Sobald der Braten durch ist, nehmt das Fleisch rau, wickelt es in Alufolie und stellt ihn kurz zur Seite. Denn jetzt ist es Zeit die Wurzelsauce fertig zu machen.

Meine Oma hat hier nun immer ihre Flotte Lotte verwendet und das Wurzelwerk durchpassiert (dann ist die Sauce perfekt).
Ich bin da etwas faul und fische einfach nur die Lorbeerblätter und die Wacholderbeeren raus, werfe meinen Mixstab an, schütte den restlichen Rotwein und die Suppe dazu und mixe alles so lange, bis eine schöne, sämige Sauce entstanden ist.

Jetzt nur noch mit Salz und Pfeffer abschmecken.

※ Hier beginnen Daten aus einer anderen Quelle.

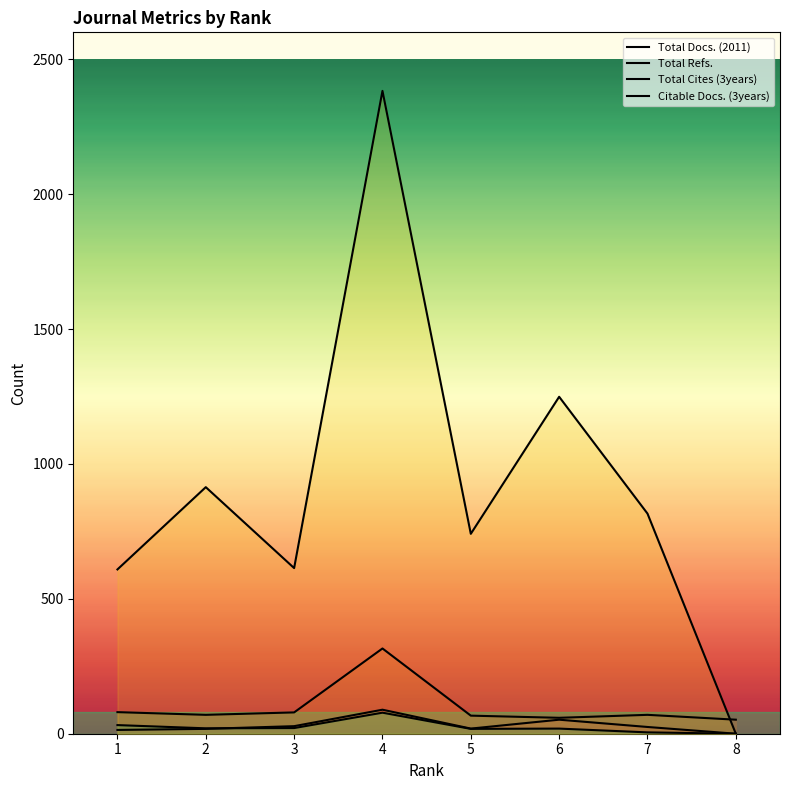

How many lines are shown in the chart?

4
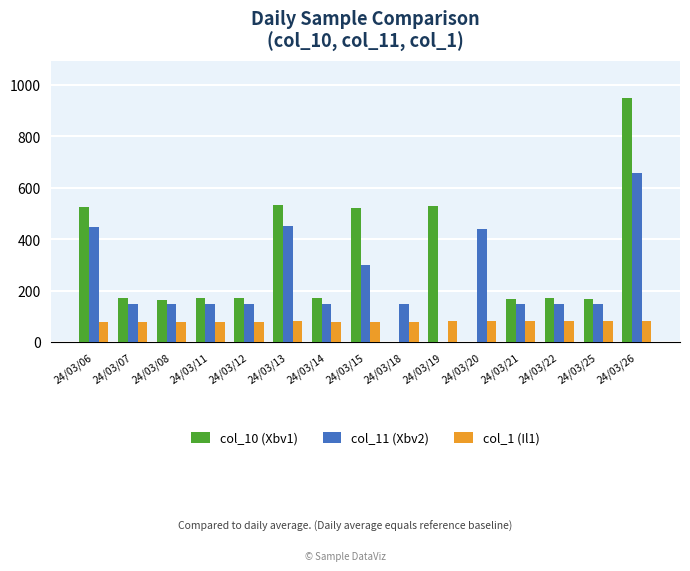

Which category has the highest value in the col_11 (Xbv2) series?

24/03/26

Falls euch die Sauce zu dick ist, könnt ihr bei Bedarf auch etwas mehr Suppe zugeben. Einmal kurz aufkochen lassen und fertig!

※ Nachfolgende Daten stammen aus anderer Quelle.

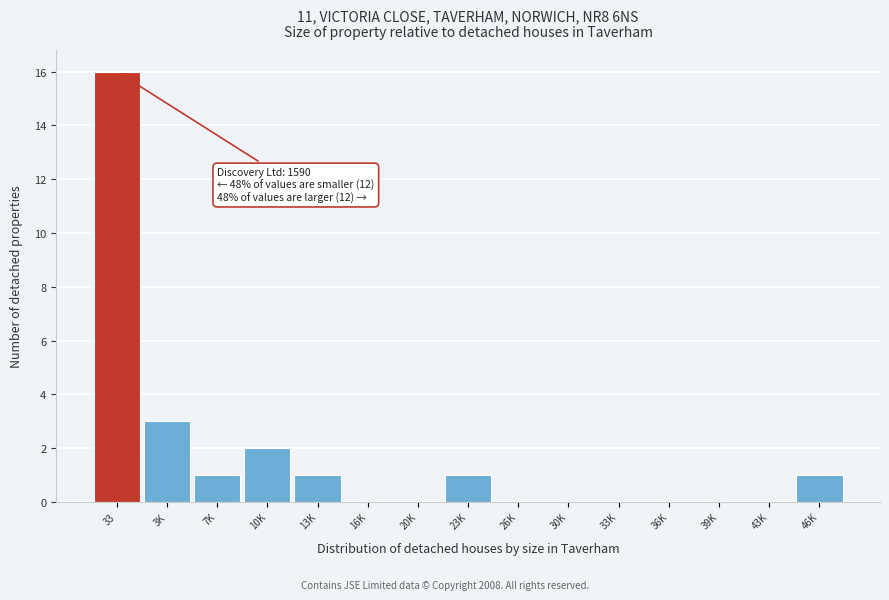

Reading left to right, transcribe all the data shown in this chart.

33=16	3K=3	7K=1	10K=2	13K=1	16K=0	20K=0	23K=1	26K=0	30K=0	33K=0	36K=0	39K=0	43K=0	46K=1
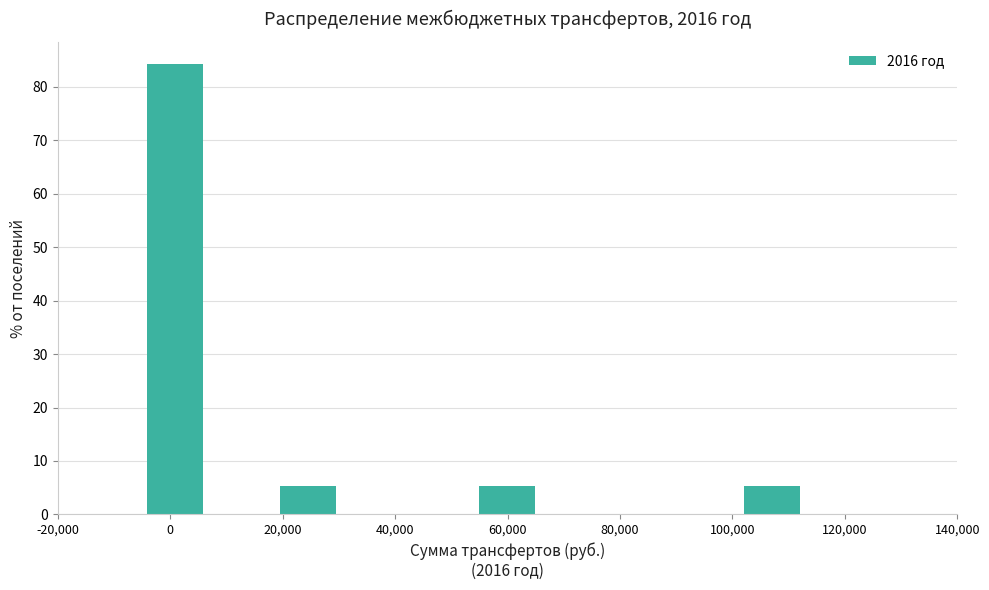

Reading left to right, transcribe this chart: for each bar, give the range it covers on the x-axis and its height. Neither the bar edges nor the heights are printed on the chart, so give them approximately, as read against the axes.

-5000 to 6800: 84
6800 to 18600: 0
18600 to 30400: 5
30400 to 42200: 0
42200 to 54000: 0
54000 to 65800: 5
65800 to 77600: 0
77600 to 89400: 0
89400 to 101200: 0
101200 to 113000: 5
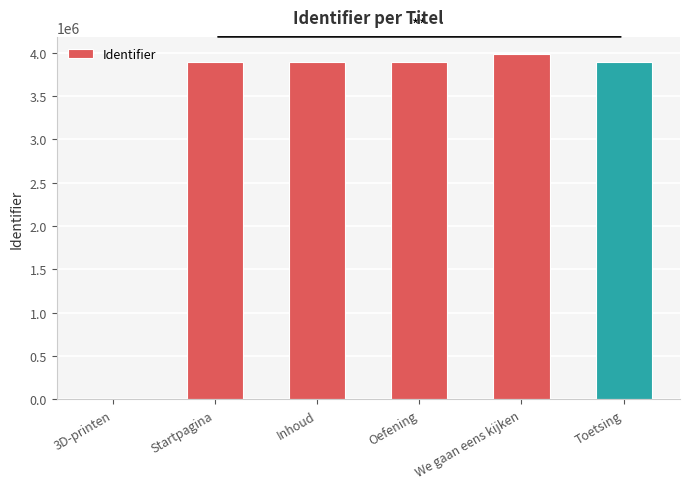

What is the approximate value at We gaan eens kijken?

3984500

Auf die Art habt ihr eine schöne, rustikale Sauce. Wer es aber etwas feiner haben will und auch keine Flotte Lotte besitzt, streicht die Sauce jetzt noch durch ein feines Sieb.

Knödelmasse für Serviettenknödel

Semmelwürfel, Milch, Eidotter, Petersil, angeschwitzte Zwiebel

Serviettenknödel

300 g Semmelwürfel
2 Eier
350 ml Milch
80 g Butter
1 Zwiebel, sehr fein gewürfelt
½ Bund Petersil, fein gehackt
Salz

Dotter vom Eiweiß trennen und das Eiweiß mit einer Prise Salz steif schlagen.

Die Zwiebel in der Butter glasig anschwitzen. Semmelwürfel, Dotter, Milch, angeschwitzte Zwiebeln, einer zusätzlichen Prise Salz und Petersil gut vermengen. Danach noch das steif geschlagene Eiweiß unterheben.
1 Stunde rasten lassen.

Nasse Serviette oder Geschirrtuch (alternativ geht auch Alufolie) mit flüssiger Butter bestreichen.
Aus der ganzen Masse eine ca. 6 cm dicke Rolle formen und fest in die Serviette einrollen. Die Enden mit Küchengarn abbinden (wenn ihr Alufolie verwendet, müsst ihr einfach die Enden abdrehen).

In viel, leicht köchelndes Salzwasser einlegen und schwach wallend für ca. 40 Minuten kochen lassen.

Bioeier im Eierkarton

Bioeier

Eischnee

Eischnee mit dem Schneebesen aufgeschlagen

Harlekinbraten mit Serviettenknödel

Harlekinbraten, Serviettenknödel, Wurzelsauce & Preiselbeeren

xoxo

Ein Kommentar

  1. Auch bei mir hast du ihn schon gegessen. Bei Oma war er immer so gut, dass auch die nächste Generation weitergekocht hat.